Let $Z$ be a linear subspace in $X^*$, the dual space of $X$, where $X$ is a normed linear space. We define $$Z_ \bot = \{x \in X : \phi(x) = 0, \forall \phi \in Z \}. \quad (I)$$
Now, I have to prove that for any closed subspace $Y$ in $X$, $(Y^ \bot )_ \bot = Y.$ Where, $ Y ^ \bot$ is the annihilator or orthogonal complement of $Y$. That is, $ Y ^\bot = \{ \phi \in X^*: \phi(y) =0, \forall y \in Y\}$.

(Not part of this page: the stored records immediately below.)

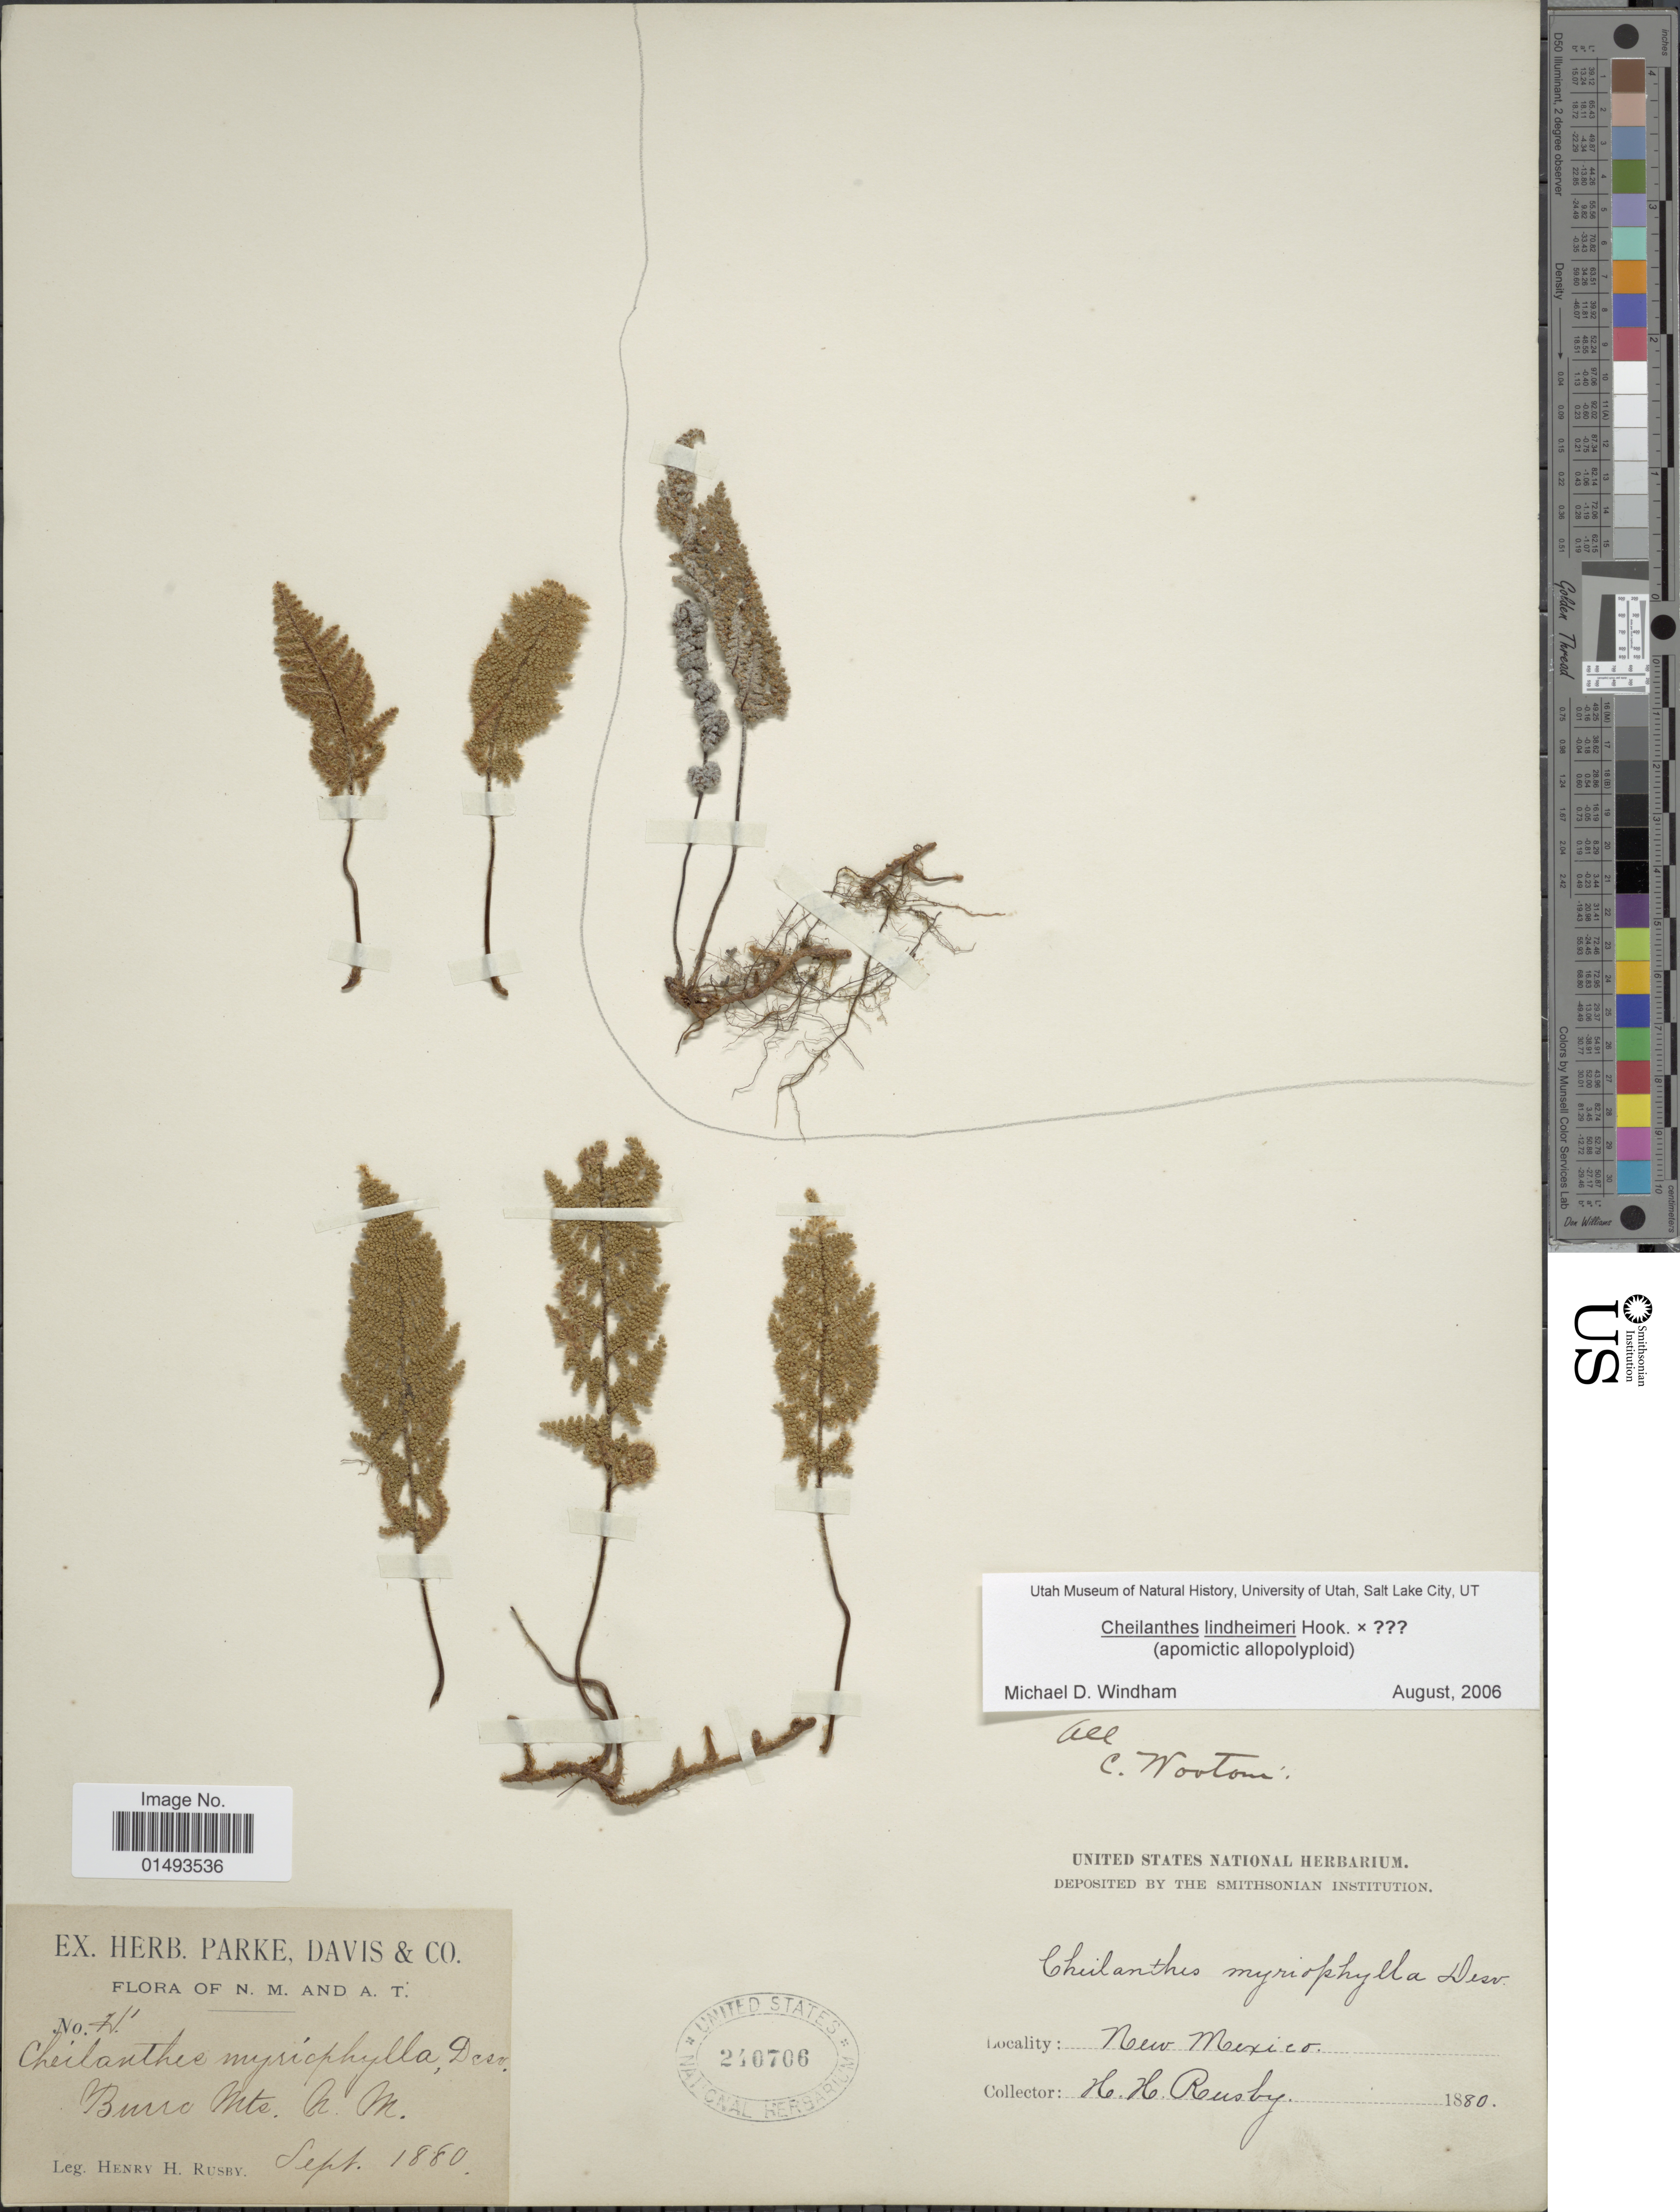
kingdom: Plantae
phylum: Tracheophyta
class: Polypodiopsida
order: Polypodiales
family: Pteridaceae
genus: Myriopteris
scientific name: Myriopteris lindheimeri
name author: (Hook.) J. Sm.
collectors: H. H. Rusby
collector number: H*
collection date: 1880-09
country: United States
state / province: New Mexico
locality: Burro Mts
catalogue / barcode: US 240706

Well, my idea is to show that the two sides are subsets of each other: $(Y^ \bot )_ \bot \subseteq Y$ and $Y \subseteq (Y^ \bot )_ \bot$.
We know that $Y^ \bot$ is indeed a subspace of $X^*$. Thus, we can plug in $Y^ \bot$ as $Z$ in the definition (I), and form $$(Y^ \bot )_ \bot = \{x \in X, \phi(x) = 0, \forall \phi \in Y^\bot \} \quad (II).$$ Now, let's pick an arbitrary $y \in Y$ and an arbitrary $\psi \in Y ^\bot$. Obviously, $y$ satisfies the conditions in (II). Thus, we have $ y \in (Y^ \bot )_ \bot. $ Thus, $Y \subseteq (Y^ \bot )_ \bot$. Am I right so far? This whole conclusion, though obvious, seems a bit cyclic to me.
Also, I have difficulty in the proof of the inverse direction. That is, to show that if $ y \in (Y^ \bot )_ \bot $, then $y \in Y.$ Plus, and perhaps more importantly, where should I use the closedness of $Y$? Thanks for any help.